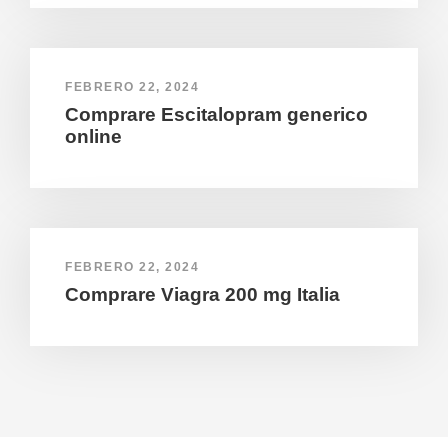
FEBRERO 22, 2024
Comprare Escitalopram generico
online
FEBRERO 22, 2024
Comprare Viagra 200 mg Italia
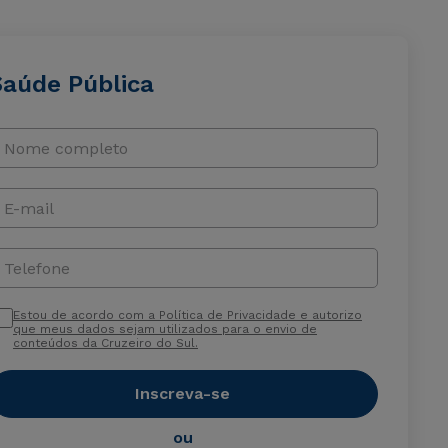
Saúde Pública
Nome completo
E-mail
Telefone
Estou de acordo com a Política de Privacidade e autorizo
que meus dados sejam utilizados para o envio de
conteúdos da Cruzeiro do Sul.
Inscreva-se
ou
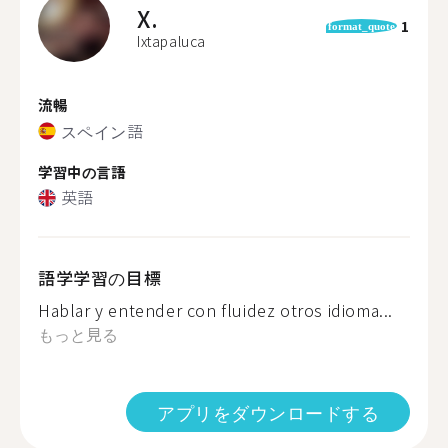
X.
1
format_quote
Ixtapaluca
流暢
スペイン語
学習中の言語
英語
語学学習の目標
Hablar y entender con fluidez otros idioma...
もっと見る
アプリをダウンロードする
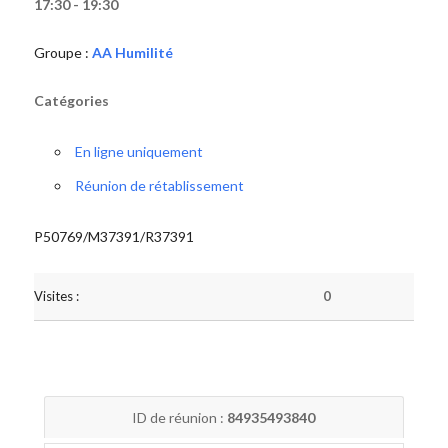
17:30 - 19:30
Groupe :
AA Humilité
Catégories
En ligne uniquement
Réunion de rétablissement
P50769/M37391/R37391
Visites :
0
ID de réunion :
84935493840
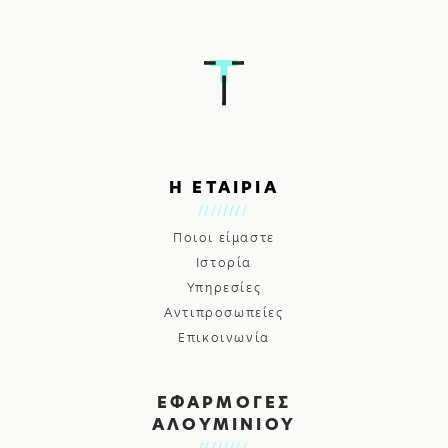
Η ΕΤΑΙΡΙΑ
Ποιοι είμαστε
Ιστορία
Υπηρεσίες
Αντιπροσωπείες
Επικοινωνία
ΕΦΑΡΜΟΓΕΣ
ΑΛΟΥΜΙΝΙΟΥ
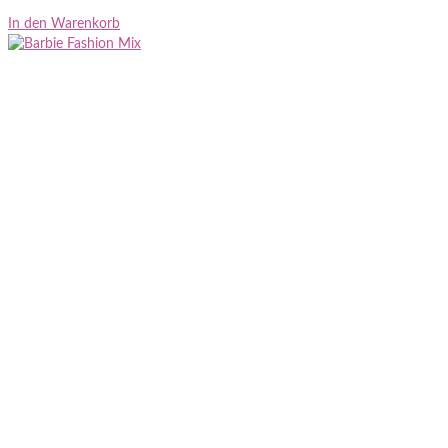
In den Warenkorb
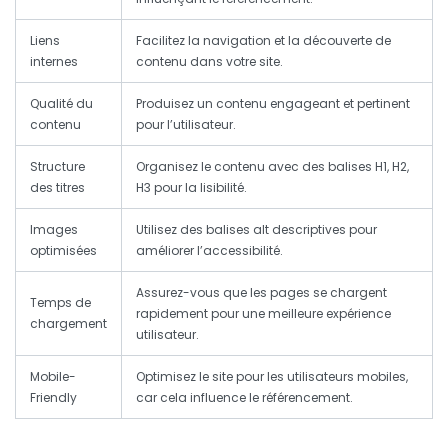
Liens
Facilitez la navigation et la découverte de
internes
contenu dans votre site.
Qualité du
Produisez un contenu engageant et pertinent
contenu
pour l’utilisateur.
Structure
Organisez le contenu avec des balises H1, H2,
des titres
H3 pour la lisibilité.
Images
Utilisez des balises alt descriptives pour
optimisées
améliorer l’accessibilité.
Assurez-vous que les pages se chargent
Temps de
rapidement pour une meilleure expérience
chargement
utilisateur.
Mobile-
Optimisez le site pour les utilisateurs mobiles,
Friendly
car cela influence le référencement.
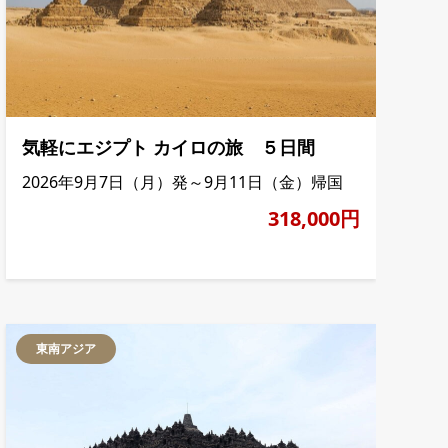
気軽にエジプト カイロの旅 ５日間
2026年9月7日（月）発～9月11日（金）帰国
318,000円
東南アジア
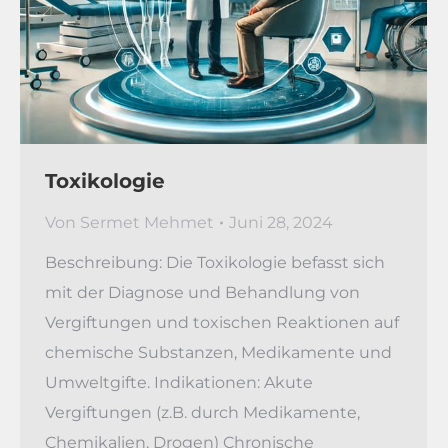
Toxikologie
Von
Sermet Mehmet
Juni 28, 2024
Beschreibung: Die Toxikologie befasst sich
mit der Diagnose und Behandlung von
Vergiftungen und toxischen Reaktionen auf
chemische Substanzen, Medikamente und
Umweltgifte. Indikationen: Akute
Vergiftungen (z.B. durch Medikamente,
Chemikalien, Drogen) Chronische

————

What is needed:
With every picture removed, give the entries above again exactly.

Task output:
FEBRERO 22, 2024
Comprare Escitalopram generico
online
FEBRERO 22, 2024
Comprare Viagra 200 mg Italia
Saúde Pública
Nome completo
E-mail
Telefone
Estou de acordo com a Política de Privacidade e autorizo
que meus dados sejam utilizados para o envio de
conteúdos da Cruzeiro do Sul.
Inscreva-se
ou
X.
1
format_quote
Ixtapaluca
流暢
スペイン語
学習中の言語
英語
語学学習の目標
Hablar y entender con fluidez otros idioma...
もっと見る
アプリをダウンロードする
17:30 - 19:30
Groupe :
AA Humilité
Catégories
En ligne uniquement
Réunion de rétablissement
P50769/M37391/R37391
Visites :
0
ID de réunion :
84935493840
Η ΕΤΑΙΡΙΑ
Ποιοι είμαστε
Ιστορία
Υπηρεσίες
Αντιπροσωπείες
Επικοινωνία
ΕΦΑΡΜΟΓΕΣ
ΑΛΟΥΜΙΝΙΟΥ
In den Warenkorb
Liens
Facilitez la navigation et la découverte de
internes
contenu dans votre site.
Qualité du
Produisez un contenu engageant et pertinent
contenu
pour l’utilisateur.
Structure
Organisez le contenu avec des balises H1, H2,
des titres
H3 pour la lisibilité.
Images
Utilisez des balises alt descriptives pour
optimisées
améliorer l’accessibilité.
Assurez-vous que les pages se chargent
Temps de
rapidement pour une meilleure expérience
chargement
utilisateur.
Mobile-
Optimisez le site pour les utilisateurs mobiles,
Friendly
car cela influence le référencement.
気軽にエジプト カイロの旅 ５日間
2026年9月7日（月）発～9月11日（金）帰国
318,000円
東南アジア
Toxikologie
Von
Sermet Mehmet
Juni 28, 2024
Beschreibung: Die Toxikologie befasst sich
mit der Diagnose und Behandlung von
Vergiftungen und toxischen Reaktionen auf
chemische Substanzen, Medikamente und
Umweltgifte. Indikationen: Akute
Vergiftungen (z.B. durch Medikamente,
Chemikalien, Drogen) Chronische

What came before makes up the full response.